Details: Microsoft and Activision propose that Kotick could receive as much as $22 million in stock in July or later, if Activision’s board sees improvement in company culture.
- Measured improvements would include the implementation of a zero-tolerance harassment plan and an increase in hiring women and non-binary people.
- Kotick took a pay cut in October in response to the company’s scandals and said he was forgoing bonuses until the board saw improvement.
- The filing also indicates that the board may extend Kotick’s contract by 12 months beyond its current March 2023 expiration.
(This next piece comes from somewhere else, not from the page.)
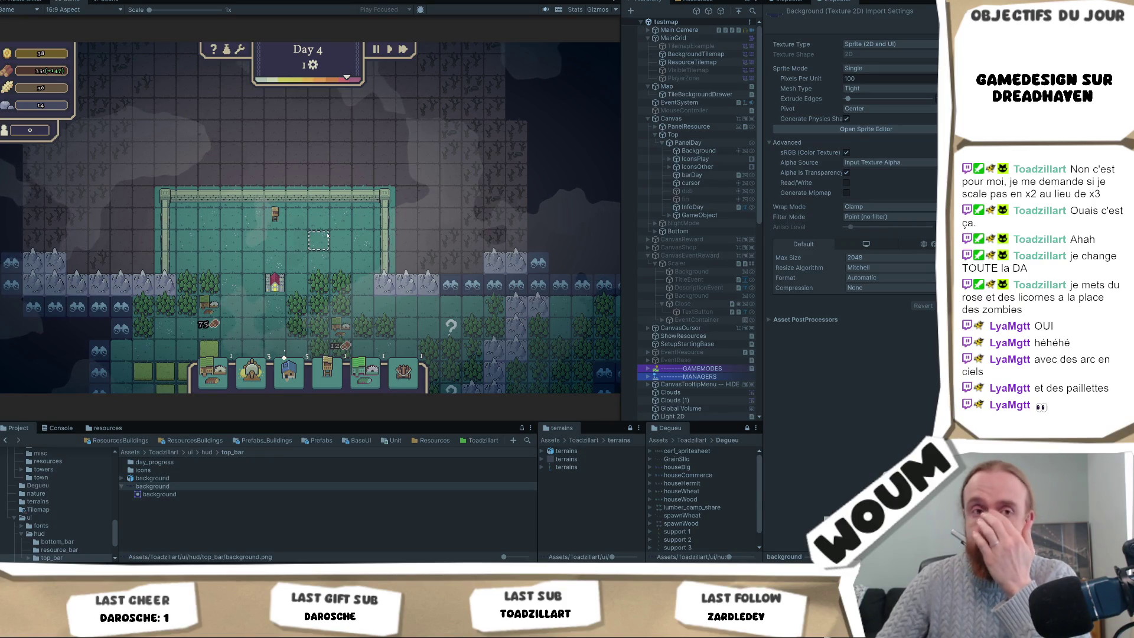
drag(327, 235, 341, 137)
Kotick has not been expected to remain at the company long after the merger, a source told Axios’ Ina Fried earlier this year.
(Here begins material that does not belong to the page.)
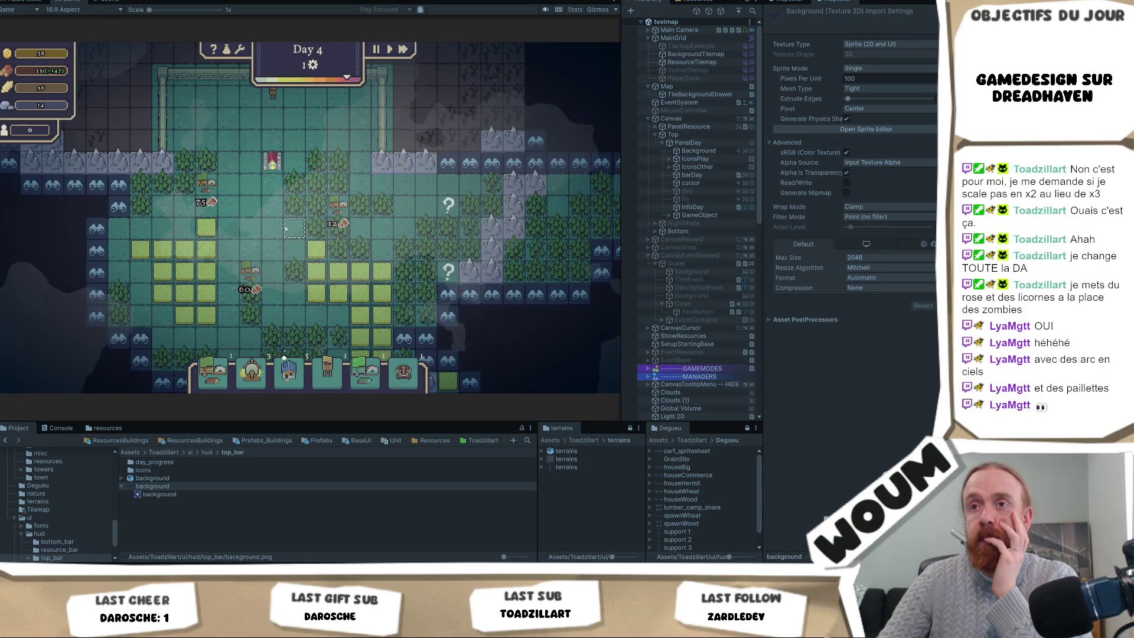
scroll(242, 174, down, 3)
- Should Kotick be fired without cause by Microsoft, he’ll get a $15 million “golden parachute,” according to the filing's compensation proposal.
Between the lines: The filing reveals that Microsoft gaming executive Phil Spencer began talks with Kotick about a potential acquisition on Nov. 19, three days after a Wall Street Journal expose that said Kotick knew of sexual misconduct at the company for years.
- The investigation walloped Activision Blizzard’s stock price well below even Microsoft’s opening bid of $80 per share.
- Over the course of a month of negotiation, Activision got Microsoft to $95/share.
- Kotick owns (or has the right to acquire) 6.5 million shares, which will be worth $619 million at Microsoft’s price.
Other intrigues from the filing:
- Four other companies approached or were approached by Activision about an acquisition but little came of it.
- An unnamed individual also made a play to solely acquire Blizzard, an inquiry that Activision Blizzard’s board slow-walked in part because “prior dealings” with that person raised concern about possible leaks.
- Among the deal’s parameters, Activision Blizzard is generally prohibited from entering a collective bargaining agreement with employees but could do so with Microsoft’s approval. Some of the company’s workers have been attempting to unionize.
- A long-term revenue estimate prepared in November indicates Activision Blizzard expects a dramatic, nearly $2.5 billion revenue increase in 2023. It’s a potential sign of major releases that year, possibly including the recently delayed Overwatch 2 and Diablo IV.